Balloon ride to freedom
Guest speaker Günter Wetzel underscored how a technical understanding can be essential in one’s private sphere as well. He escaped to West Germany from the former GDR in a homemade hot air balloon forty years ago. Now 64 years old, Wetzel also made two earlier balloon attempts that failed.
On September 16, 1979, Günter Wetzel tried it a third time. “We had to start preparing for the landing after just 28 minutes in the air because we ran out of gas. And we weren’t sure if the land below us was even West Germany.” Wetzel, who dared the unusual journey with his own and another family, was in luck. All eight occupants landed close to Naila near Hof around 3:00 in the morning.
Witness to German history
Wetzel would like to have been a physicist; the GDR didn’t let him. Later, after his escape, he become a flight instructor. Today, the Thuringian is a much sought-after witness to history who enjoys sharing his story with younger generations. And he was able to do just that at the engineering colloquium; as Thomas Knechtel, member of the Raumedic Executive Board, said: “The balloon ride was 40 years ago, German reunification 30 years ago. The tenth engineering colloquium was thus the ideal occasion to have a remarkable piece of German history brought to life once again.”
About the engineering colloquium
Since March 2015, the Hof University of Applied Sciences in conjunction with sponsor Raumedic has recognized the best bachelor and master theses from the engineering department, once a year for each degree.
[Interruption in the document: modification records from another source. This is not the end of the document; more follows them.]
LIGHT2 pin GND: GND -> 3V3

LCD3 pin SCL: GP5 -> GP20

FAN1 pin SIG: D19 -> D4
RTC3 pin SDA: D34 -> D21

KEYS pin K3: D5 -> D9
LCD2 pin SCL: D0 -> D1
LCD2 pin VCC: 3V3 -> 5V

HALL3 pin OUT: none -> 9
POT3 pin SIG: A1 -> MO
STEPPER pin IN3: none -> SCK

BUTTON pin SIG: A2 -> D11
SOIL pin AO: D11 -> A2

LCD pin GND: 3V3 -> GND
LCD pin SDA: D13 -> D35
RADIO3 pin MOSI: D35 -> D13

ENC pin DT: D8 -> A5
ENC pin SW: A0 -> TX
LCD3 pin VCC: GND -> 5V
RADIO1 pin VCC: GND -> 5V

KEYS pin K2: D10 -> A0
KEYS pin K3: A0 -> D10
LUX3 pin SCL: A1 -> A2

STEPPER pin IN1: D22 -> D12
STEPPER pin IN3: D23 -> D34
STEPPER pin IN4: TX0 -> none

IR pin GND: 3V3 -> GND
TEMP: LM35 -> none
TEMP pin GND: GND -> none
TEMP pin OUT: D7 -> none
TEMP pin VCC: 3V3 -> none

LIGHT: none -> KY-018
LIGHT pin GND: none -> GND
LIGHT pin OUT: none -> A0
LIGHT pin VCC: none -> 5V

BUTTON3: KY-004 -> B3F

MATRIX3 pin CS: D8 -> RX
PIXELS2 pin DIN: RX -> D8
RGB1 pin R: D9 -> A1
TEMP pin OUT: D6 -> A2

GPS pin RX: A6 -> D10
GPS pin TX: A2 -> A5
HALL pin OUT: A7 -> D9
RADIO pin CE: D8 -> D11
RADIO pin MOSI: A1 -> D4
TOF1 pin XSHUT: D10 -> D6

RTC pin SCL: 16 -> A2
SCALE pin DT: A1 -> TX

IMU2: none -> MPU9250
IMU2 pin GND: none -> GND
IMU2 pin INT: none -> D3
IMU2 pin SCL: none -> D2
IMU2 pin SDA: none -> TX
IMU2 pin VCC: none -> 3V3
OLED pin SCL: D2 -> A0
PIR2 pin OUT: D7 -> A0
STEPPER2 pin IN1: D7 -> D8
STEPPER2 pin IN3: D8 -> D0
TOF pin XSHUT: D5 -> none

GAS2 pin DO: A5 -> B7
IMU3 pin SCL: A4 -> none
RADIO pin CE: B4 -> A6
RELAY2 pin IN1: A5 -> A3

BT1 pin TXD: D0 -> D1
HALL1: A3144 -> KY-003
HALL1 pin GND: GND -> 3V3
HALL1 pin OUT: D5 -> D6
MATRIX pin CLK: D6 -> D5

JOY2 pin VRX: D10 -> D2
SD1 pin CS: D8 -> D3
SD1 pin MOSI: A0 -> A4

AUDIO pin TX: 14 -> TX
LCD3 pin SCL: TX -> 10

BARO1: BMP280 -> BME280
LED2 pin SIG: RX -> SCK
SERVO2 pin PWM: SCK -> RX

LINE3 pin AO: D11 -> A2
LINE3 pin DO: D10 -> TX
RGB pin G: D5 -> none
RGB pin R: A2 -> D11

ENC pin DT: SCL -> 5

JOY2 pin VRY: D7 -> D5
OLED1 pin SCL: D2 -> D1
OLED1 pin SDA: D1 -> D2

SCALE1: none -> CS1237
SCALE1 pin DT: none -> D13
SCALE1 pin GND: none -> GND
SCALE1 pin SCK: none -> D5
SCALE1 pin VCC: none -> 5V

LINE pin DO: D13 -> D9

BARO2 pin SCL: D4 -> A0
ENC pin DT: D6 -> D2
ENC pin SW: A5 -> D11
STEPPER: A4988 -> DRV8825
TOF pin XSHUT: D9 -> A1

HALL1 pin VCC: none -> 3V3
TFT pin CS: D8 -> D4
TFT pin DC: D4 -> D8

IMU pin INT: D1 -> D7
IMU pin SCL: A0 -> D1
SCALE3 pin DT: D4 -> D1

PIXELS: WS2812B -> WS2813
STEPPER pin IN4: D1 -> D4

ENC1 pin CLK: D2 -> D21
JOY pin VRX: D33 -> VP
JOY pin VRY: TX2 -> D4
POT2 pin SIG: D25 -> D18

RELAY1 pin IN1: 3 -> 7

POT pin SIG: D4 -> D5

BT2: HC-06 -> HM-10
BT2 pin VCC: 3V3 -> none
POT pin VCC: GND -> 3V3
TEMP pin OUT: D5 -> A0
The first place winner receives a trophy and €1,000, and the second and third place winners each receive €100.
Several factors are used to evaluate the papers: The evaluation of the professor who oversaw the work, the relevance of the work to science and industrial use and – to a limited degree – the grade for the entire work.
The idea for the engineering colloquium was suggested by Professor Dr. Michael Nase, the chair for plastics technology. He wants to use the event as a forum where students, members of the business community and members of the university can regularly meet with one another. In this context, Raumedic presents itself as a potential employer who can offer prospective academics diverse employment opportunities in Germany and abroad. More than 50 graduates of the Hof University of Applied Sciences already work with the medical device and pharmaceutical industry partner.